Haglund deformity: Causes, diagnosis & treatment by foot specialist
- What causes Haglund's deformity?
- Symptoms of Haglund's deformity
- Diagnosis: How does the physician examine Haglund's deformity?
- Remission of Haglund's deformity with conservative treatment
- Surgery for Haglund's deformity
- Important considerations after surgery
With Haglund's deformity (Haglund's syndrome), part of the heel bone is severely enlarged outward, forming a so-called growth. The Achilles tendon is often irritated or calcified.
The heel in patients with Haglund's deformity often becomes inflamed due to pressure inside the shoe and where the tendons attach to the bone and bursae can be irritated and swollen.
Especially patients with hollow feet (pes cavus) are afflicted with the painful Haglund's syndrome. Stabbing pain in the heel develops suddenly. The foot specialists at Gelenk-Klinik have a number of possible conservative and surgical treatment options. The stage of the Haglund's syndrome determines a suitable treatment.
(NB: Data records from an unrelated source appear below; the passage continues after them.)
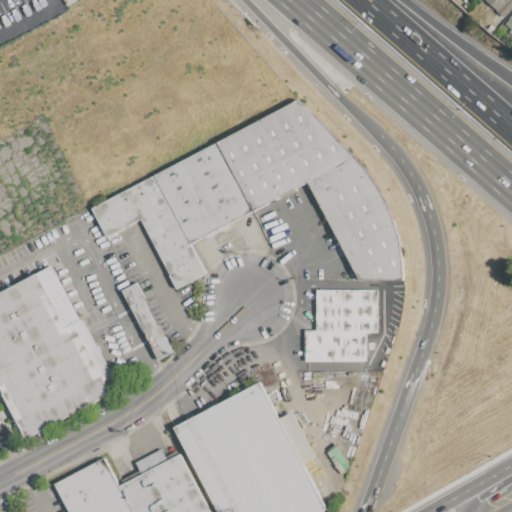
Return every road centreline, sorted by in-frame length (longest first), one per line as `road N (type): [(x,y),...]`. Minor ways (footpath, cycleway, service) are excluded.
road 1 (motorway): [(294,0),(511,189)]
road 2 (motorway): [(380,134),(411,173),(435,242),(436,298),(413,369)]
road 3 (residential): [(204,346),(127,414),(0,483)]
road 4 (motorway): [(511,131),(384,22)]
road 5 (motorway): [(413,369),(361,511)]
road 6 (motorway): [(511,80),(400,0)]
road 7 (motorway): [(243,0),(334,92)]
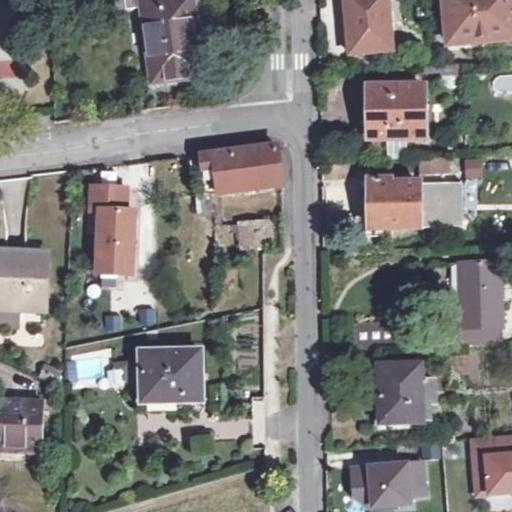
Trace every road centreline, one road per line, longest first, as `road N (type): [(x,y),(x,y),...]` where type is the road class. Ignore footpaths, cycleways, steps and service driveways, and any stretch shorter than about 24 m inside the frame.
road 1 (residential): [(294,118),(302,171),(305,511)]
road 2 (unclassified): [(294,118),(0,155)]
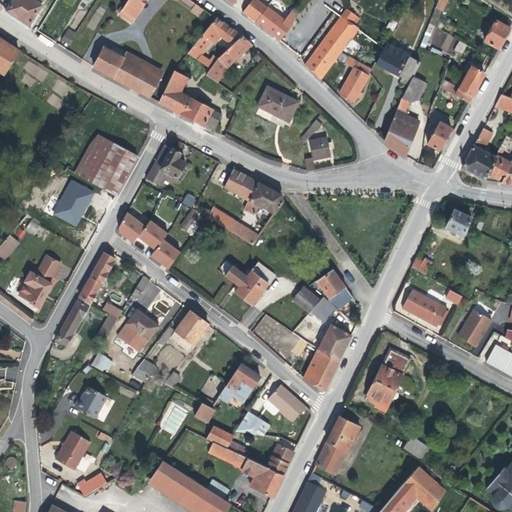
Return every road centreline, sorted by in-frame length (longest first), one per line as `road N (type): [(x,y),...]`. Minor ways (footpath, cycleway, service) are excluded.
road 1 (residential): [(331,409),(174,279),(99,233)]
road 2 (residential): [(393,172),(361,127),(278,46),(209,0)]
road 3 (residential): [(167,117),(289,178),(393,172)]
road 4 (residential): [(0,13),(167,117)]
road 5 (residential): [(378,312),(511,383)]
road 6 (residential): [(440,185),(511,53)]
road 7 (tertiary): [(440,185),(378,312)]
road 8 (residential): [(167,117),(99,233)]
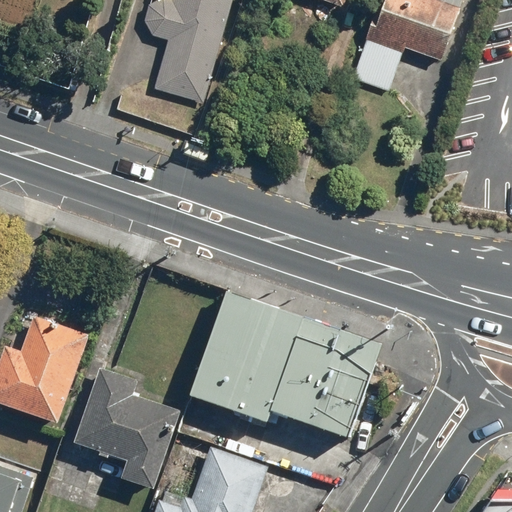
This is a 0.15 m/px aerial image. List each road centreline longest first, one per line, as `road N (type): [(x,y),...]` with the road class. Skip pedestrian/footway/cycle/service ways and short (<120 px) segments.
road 1 (primary): [(423,282),(0,142)]
road 2 (residential): [(415,483),(430,422),(463,374)]
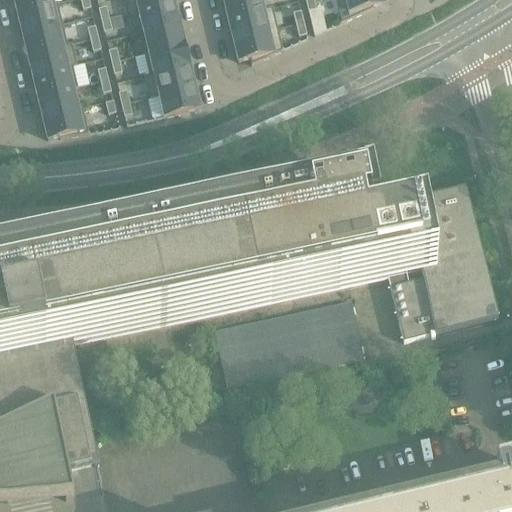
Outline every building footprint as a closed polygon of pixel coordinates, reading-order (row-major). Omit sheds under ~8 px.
[(13,0),(17,16),(57,6),(57,5),(52,7),(50,0),(13,0)] [(88,0),(83,0),(80,1),(83,13),(91,11),(88,0)] [(172,0),(125,0),(129,17),(174,6),(172,0)] [(260,0),(226,0),(223,1),(228,22),(273,11),(272,10),(263,12),(260,0)] [(372,10),(384,7),(382,0),(335,0),(341,26),(373,12),(372,10)] [(308,14),(316,12),(313,1),(305,3),(308,14)] [(57,6),(17,16),(22,37),(62,27),(57,6)] [(174,6),(129,17),(130,18),(139,16),(144,35),(179,27),(174,6)] [(106,10),(98,12),(101,24),(109,22),(106,10)] [(233,43),(278,32),(273,11),(228,22),(233,43)] [(304,26),(301,14),(293,16),(296,28),(304,26)] [(109,22),(101,24),(104,35),(112,34),(109,22)] [(298,40),(306,38),(304,26),(296,28),(298,40)] [(62,27),(22,37),(27,58),(72,47),(72,46),(67,47),(62,27)] [(179,27),(144,35),(149,56),(144,57),(144,58),(184,48),(179,27)] [(95,29),(87,31),(90,43),(98,41),(95,29)] [(251,68),(283,53),(278,32),(233,43),(238,65),(250,62),(251,68)] [(98,41),(90,43),(93,55),(101,53),(98,41)] [(72,47),(27,58),(32,79),(77,68),(72,47)] [(184,48),(144,58),(149,78),(144,79),(145,80),(189,69),(184,48)] [(116,52),(108,54),(111,66),(119,64),(116,52)] [(119,64),(111,66),(114,77),(122,76),(119,64)] [(77,68),(32,79),(37,100),(77,90),(73,70),(77,69),(77,68)] [(189,69),(145,80),(150,101),(194,90),(189,69)] [(105,71),(97,73),(100,85),(108,83),(105,71)] [(108,83),(100,85),(103,97),(106,96),(111,95),(108,83)] [(77,90),(37,100),(42,121),(82,111),(78,112),(73,93),(78,91),(77,90)] [(164,120),(200,112),(194,90),(150,101),(150,102),(159,99),(164,120)] [(126,94),(118,96),(121,108),(129,106),(126,94)] [(113,104),(105,106),(108,118),(116,116),(113,104)] [(129,106),(121,108),(124,120),(132,118),(129,106)] [(82,111),(42,121),(48,143),(59,140),(59,142),(89,137),(82,111)] [(364,195),(0,269),(0,505),(72,503),(65,467),(59,468),(58,466),(70,463),(49,363),(33,367),(29,352),(421,271),(424,284),(390,293),(403,347),(486,325),(454,199),(407,208),(405,197),(391,200),(394,209),(368,215),(364,195)] [(500,486),(393,511),(511,511),(511,465),(511,463),(496,467),(500,486)]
What causes Haglund's deformity?
Triggers and risk factors of Haglund's syndrome
- intensive running on hard ground,
- tight footwear,
- damage to the talotarsal joint,
- deformity of the calcaneus,
- torsion of the Achilles tendon,
- hollow foot,
- genetic predisposition,
- middle age,
One common cause for pain in the upper heel due to Haglund's syndrome is hollow foot. In this case, the longitudinal arch of the foot is more pronounced than normal so that only the forefoot and heel touch the ground. This results in an altered position of the heel bone (calcaneus) which bulges to the back.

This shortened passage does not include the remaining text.